‘Community ID’ card now an option for undocumented immigrants, homeless people in Broward

‘Community ID’ card now an option for undocumented immigrants, homeless people in Broward

Starting this month, undocumented immigrants, homeless people and others can apply for a “community ID” card through Legal Aid Service of Broward County.

The county-funded Community Identification Project aims to serve thousands of Broward residents who lack an identification card and cannot access vital resources.

“We are very pleased that this was unanimously approved. We will be having monthly events and office services by appointment. The demand and need is great,” said program manager Iván Parra.

Parra estimates that the ID could help more than 50,000 people in Broward. It will enable people to pick up their children from school and reduce encounters with law enforcement, obtain services such as the COVID-19 vaccine, library cards and access to shelter for their families during a hurricane, storm or other emergency.

Parra says the ID “is not a driver’s license, it is not a voter card, it is not a document that gives immigration status, it is not a document that allows one to get on a plane and travel,” he said. “It’s a county ID for people in the county who have more peace of mind in their daily activities and say ‘This is me.’”

It does not entitle anyone to receive any welfare benefits and does not have any impact on an individual’s immigration status.

To apply for a community identification card, individuals must first register for an orientation session.
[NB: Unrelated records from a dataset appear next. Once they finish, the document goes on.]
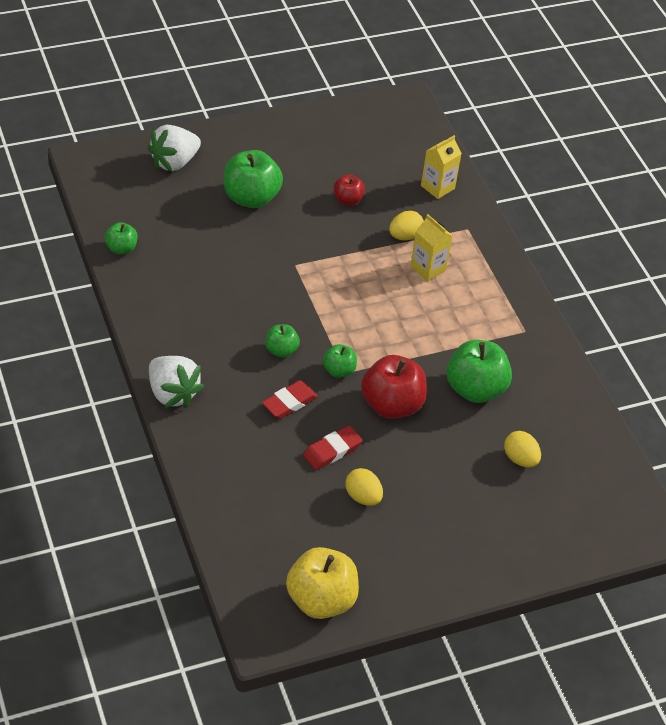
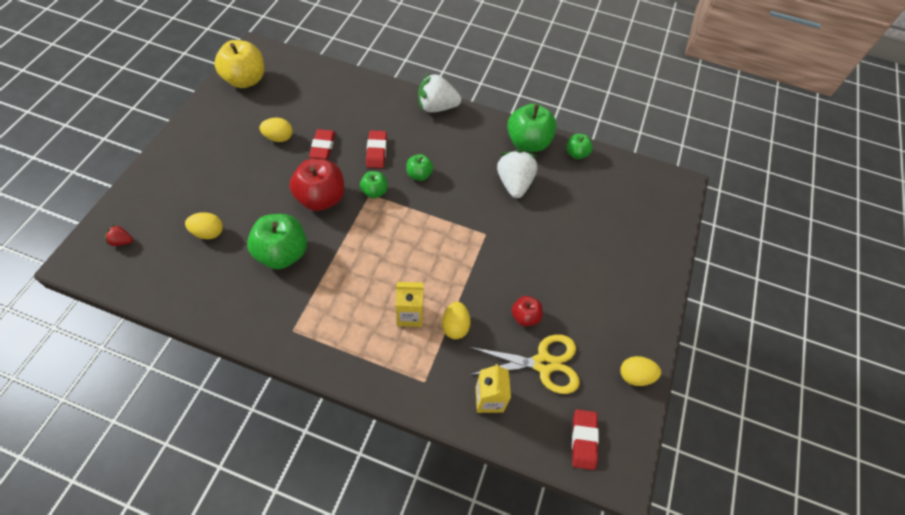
camera: 130 degrees right, 10 degrees up
(174, 162) = (645, 233): white strawberry -> white strawberry (514, 183)
(251, 198) = (574, 254): green apple -> green apple (528, 142)
(326, 119) = (635, 376): none -> yellow egg
(375, 171) = (543, 364): none -> yellow scissors
(407, 126) = (583, 440): none -> red eraser
(602, 515) = (122, 241): none -> red strawberry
A session scheduled for Saturday, Feb. 5, in Miramar is already full. The next session is Saturday, March 5, in Pompano Beach.

The first in-person event (by appointment only) will be held at the Miramar Multi-Service Complex, 6700 Miramar Parkway, from 10 a.m. to 5 p.m. To register, visit BrowardLegalAid.org/CommunityID. Both events are by appointment only.

The ID card includes a photo, date of birth and address, and costs $20.

Any Broward resident can get this community ID, though the document is especially useful for formerly incarcerated people, foster youth, transgender people, homeless people, new immigrants, refugees, or anyone who may have difficulty getting a government-issued ID, says Broward Legal Aid. When applying for this new ID, immigration status will not be asked.

“It should be clarified that this is not exclusively for undocumented immigrants, this is for any Broward resident who needs an ID,” Parra said.

“This ID is vital to accessing essential services such as health care, housing, emergency shelter, legal assistance and financial services,” Debra Koprowski, Broward Legal Aid deputy executive director, said in a statement. “The Community ID Initiative provides Broward County residents with a trusted, locally recognized form of identification accepted by community partners such as law enforcement, county agencies, health care centers, schools and cultural centers, and non-profit organizations.”

Because Legal Aid is a non-profit entity and not a government agency it will not share individuals’ private information, Parra said. “The Legal Aid Services of Broward office was authorized by the county to issue IDs and make sure people meet the requirements,” Parra said.

“An ID is issued immediately, we erase everything, to the point that if it must be renewed in two years, we have to start the process all over again because we don’t keep that information. We are not required to share any information with any agency at any level,” Parra said, addressing the fear that some residents might have about registering their data.

This card is especially significant for the immigrant community in Florida, where more than one in five residents is an immigrant, according to the American Immigration Council. “In 2016, an estimated 775,000 undocumented immigrants made up 18 percent of Florida’s immigrant population and 4 percent of the state population,” according to the council.

An initiative of the FaithAction Network, this type of identification has been approved in other counties such as Alachua, Palm Beach and Miami-Dade.

Over the past eight years, FaithAction and its network partners have provided more than 30,000 identification cards, according to FaithAction.org.

Many residents, including citizens, are not eligible for a driver’s license or state-issued ID, making proving their identity for many everyday activities challenging, Broward Legal Aid says.

How to request the card:

What is the process for obtaining an ID?

You must attend an orientation; show required documents; make the payment; and if everything is in order, the community identification card will be issued and will be valid for two years.

What documents need to be submitted?

One of the following must be submitted:

  • Passport from country of origin (expired or valid)

  • Driver’s license or identification card with visible hologram (expired or current)

  • Foreign citizen identification card or “voter identification cards” (from country of origin)

  • Consular or embassy identification

  • Previously Issued FaithAction ID Card

  • Military identification cards, from the U.S. or country of origin

Proof that you are a Broward resident (one of the following):

  • Utility bill (cable, water, electricity, gas, internet, phone)

  • Rental agreement (if currently valid)

  • Rent payment receipt (only if they have the address)

  • Bank statements

  • medical bill

  • credit card bill

Where and how do I apply?

To apply, participants must attend one of the Broward Community ID Drives held periodically at different locations or apply in person, by appointment only. Orientations will be given in English, Spanish and Creole.